TASK INSTRUCTIONS » Take the entries that follow and return exactly the lines from the one holding "Publish window." through the one holding "has been reported", both included. Nothing else is needed.

Page-level text extractions »
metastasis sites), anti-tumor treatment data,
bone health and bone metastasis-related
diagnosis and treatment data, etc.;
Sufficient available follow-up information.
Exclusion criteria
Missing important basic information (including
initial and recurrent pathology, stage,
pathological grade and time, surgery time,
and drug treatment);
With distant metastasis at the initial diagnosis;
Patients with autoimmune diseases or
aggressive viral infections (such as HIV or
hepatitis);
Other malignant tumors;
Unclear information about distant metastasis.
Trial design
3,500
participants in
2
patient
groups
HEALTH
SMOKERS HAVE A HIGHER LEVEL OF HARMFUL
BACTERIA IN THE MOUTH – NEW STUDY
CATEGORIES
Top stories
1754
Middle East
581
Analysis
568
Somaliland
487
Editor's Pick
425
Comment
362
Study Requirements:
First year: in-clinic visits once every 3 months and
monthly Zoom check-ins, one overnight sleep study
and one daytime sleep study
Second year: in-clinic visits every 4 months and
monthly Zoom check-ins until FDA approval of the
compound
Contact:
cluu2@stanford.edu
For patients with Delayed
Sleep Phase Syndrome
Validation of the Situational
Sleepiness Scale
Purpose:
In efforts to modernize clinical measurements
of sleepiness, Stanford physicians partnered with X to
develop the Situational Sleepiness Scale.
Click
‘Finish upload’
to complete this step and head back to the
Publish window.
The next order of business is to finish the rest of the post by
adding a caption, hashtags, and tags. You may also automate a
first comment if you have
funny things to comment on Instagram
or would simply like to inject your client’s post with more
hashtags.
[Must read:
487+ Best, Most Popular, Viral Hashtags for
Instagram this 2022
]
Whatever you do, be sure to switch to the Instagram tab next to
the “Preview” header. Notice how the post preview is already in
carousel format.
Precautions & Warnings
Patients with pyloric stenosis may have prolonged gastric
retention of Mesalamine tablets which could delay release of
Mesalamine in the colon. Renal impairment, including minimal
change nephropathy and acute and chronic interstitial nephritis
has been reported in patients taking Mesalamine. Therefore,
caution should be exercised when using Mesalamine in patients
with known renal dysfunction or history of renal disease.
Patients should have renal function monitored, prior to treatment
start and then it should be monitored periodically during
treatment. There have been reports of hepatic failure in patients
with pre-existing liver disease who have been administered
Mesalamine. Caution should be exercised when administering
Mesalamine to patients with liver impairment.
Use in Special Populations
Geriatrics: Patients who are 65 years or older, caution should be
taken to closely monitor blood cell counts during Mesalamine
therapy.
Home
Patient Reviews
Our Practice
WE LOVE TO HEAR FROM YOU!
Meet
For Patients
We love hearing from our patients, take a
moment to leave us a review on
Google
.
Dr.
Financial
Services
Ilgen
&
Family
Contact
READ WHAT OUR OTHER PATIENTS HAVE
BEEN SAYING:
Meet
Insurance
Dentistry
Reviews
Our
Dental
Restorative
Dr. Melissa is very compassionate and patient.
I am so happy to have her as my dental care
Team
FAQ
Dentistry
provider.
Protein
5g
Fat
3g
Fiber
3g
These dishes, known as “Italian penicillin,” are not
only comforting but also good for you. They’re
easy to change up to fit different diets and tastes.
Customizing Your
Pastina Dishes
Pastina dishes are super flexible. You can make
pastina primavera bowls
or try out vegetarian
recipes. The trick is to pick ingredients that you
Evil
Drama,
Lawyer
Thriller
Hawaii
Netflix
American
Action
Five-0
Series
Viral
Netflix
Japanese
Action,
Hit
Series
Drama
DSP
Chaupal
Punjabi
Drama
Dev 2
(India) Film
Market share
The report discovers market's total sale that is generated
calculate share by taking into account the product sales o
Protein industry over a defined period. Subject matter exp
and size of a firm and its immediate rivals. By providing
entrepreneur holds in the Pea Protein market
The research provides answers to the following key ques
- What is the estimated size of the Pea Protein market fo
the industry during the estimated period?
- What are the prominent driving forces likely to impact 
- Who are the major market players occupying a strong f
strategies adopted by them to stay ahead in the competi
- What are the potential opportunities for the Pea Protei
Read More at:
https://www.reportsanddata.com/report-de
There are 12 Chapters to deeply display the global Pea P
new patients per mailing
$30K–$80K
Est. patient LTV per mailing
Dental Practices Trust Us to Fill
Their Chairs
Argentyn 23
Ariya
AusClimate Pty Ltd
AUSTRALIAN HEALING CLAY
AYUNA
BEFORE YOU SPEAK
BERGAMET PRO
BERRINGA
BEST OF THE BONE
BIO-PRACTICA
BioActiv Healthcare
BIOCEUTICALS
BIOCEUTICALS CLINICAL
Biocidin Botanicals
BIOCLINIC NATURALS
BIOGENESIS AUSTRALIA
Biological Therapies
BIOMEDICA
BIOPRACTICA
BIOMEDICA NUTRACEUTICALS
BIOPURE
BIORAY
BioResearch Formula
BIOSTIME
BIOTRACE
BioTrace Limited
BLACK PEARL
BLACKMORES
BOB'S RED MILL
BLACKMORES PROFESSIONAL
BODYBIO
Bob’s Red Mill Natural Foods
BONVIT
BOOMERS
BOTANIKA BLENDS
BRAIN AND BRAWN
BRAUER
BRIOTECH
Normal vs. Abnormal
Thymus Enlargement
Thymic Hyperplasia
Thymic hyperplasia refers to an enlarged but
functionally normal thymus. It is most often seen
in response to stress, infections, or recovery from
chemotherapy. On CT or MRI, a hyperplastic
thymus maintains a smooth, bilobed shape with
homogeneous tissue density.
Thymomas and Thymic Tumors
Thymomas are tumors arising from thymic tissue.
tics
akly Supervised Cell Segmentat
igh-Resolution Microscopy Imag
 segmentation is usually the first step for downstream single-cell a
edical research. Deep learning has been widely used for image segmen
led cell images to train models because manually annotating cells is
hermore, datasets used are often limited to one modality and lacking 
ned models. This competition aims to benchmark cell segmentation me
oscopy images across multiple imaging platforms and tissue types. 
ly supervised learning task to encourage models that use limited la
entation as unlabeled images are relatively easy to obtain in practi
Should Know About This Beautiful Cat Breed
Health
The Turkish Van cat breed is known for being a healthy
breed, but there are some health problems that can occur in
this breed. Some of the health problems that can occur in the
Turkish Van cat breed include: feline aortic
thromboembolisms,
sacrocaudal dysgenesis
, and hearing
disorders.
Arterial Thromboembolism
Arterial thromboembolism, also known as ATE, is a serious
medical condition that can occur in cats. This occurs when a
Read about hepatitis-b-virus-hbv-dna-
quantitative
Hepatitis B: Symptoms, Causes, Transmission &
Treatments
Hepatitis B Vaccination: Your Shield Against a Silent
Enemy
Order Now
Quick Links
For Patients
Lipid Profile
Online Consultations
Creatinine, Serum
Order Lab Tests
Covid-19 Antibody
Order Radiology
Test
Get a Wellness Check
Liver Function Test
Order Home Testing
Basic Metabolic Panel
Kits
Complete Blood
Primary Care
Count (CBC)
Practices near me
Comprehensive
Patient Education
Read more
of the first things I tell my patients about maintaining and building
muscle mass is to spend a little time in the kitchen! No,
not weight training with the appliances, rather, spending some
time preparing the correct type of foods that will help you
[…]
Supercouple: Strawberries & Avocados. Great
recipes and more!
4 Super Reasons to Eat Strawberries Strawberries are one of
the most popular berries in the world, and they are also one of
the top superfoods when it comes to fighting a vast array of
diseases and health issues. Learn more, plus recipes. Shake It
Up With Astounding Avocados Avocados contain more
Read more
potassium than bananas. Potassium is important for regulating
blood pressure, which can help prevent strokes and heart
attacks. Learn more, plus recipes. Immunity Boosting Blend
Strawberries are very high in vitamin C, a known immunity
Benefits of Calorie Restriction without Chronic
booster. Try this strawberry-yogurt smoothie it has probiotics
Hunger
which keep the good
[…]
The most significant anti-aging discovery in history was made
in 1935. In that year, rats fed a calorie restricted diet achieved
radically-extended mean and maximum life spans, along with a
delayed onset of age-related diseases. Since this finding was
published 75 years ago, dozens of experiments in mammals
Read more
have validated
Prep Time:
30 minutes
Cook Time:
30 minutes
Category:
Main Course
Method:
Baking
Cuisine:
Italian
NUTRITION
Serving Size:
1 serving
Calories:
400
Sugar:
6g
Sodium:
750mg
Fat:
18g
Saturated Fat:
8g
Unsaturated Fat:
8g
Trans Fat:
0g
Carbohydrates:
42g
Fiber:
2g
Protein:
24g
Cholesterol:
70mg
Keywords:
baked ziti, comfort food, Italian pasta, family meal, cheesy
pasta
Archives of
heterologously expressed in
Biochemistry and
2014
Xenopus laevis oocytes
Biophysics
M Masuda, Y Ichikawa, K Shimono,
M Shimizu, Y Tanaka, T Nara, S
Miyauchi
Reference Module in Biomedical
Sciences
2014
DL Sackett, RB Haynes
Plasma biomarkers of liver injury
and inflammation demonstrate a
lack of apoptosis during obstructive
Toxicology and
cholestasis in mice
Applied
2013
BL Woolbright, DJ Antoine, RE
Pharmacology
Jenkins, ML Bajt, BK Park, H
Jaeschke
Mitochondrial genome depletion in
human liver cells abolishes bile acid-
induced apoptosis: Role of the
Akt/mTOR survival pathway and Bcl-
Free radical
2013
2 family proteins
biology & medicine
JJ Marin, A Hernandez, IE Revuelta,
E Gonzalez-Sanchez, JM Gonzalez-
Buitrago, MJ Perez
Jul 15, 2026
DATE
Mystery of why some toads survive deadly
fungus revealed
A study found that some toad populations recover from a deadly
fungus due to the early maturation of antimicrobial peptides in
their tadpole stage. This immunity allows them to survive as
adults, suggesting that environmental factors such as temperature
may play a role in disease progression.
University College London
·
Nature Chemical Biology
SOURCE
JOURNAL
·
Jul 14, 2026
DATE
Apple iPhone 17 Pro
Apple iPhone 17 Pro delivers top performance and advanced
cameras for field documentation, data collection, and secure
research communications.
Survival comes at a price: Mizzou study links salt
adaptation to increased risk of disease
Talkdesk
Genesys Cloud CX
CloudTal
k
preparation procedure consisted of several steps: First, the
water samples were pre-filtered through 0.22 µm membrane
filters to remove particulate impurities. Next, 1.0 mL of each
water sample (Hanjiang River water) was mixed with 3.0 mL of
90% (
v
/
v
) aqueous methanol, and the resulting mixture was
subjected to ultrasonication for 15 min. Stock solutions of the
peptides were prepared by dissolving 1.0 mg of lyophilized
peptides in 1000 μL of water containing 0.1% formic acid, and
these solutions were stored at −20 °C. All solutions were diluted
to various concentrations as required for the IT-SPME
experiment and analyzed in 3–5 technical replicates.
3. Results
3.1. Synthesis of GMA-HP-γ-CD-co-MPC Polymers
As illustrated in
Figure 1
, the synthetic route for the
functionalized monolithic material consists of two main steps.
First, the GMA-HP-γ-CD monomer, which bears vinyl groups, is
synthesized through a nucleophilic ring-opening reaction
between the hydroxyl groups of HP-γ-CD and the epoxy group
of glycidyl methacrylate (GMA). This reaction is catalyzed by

YOUR SOLUTION »
Publish window.
The next order of business is to finish the rest of the post by
adding a caption, hashtags, and tags. You may also automate a
first comment if you have
funny things to comment on Instagram
or would simply like to inject your client’s post with more
hashtags.
[Must read:
487+ Best, Most Popular, Viral Hashtags for
Instagram this 2022
]
Whatever you do, be sure to switch to the Instagram tab next to
the “Preview” header. Notice how the post preview is already in
carousel format.
Precautions & Warnings
Patients with pyloric stenosis may have prolonged gastric
retention of Mesalamine tablets which could delay release of
Mesalamine in the colon. Renal impairment, including minimal
change nephropathy and acute and chronic interstitial nephritis
has been reported in patients taking Mesalamine. Therefore,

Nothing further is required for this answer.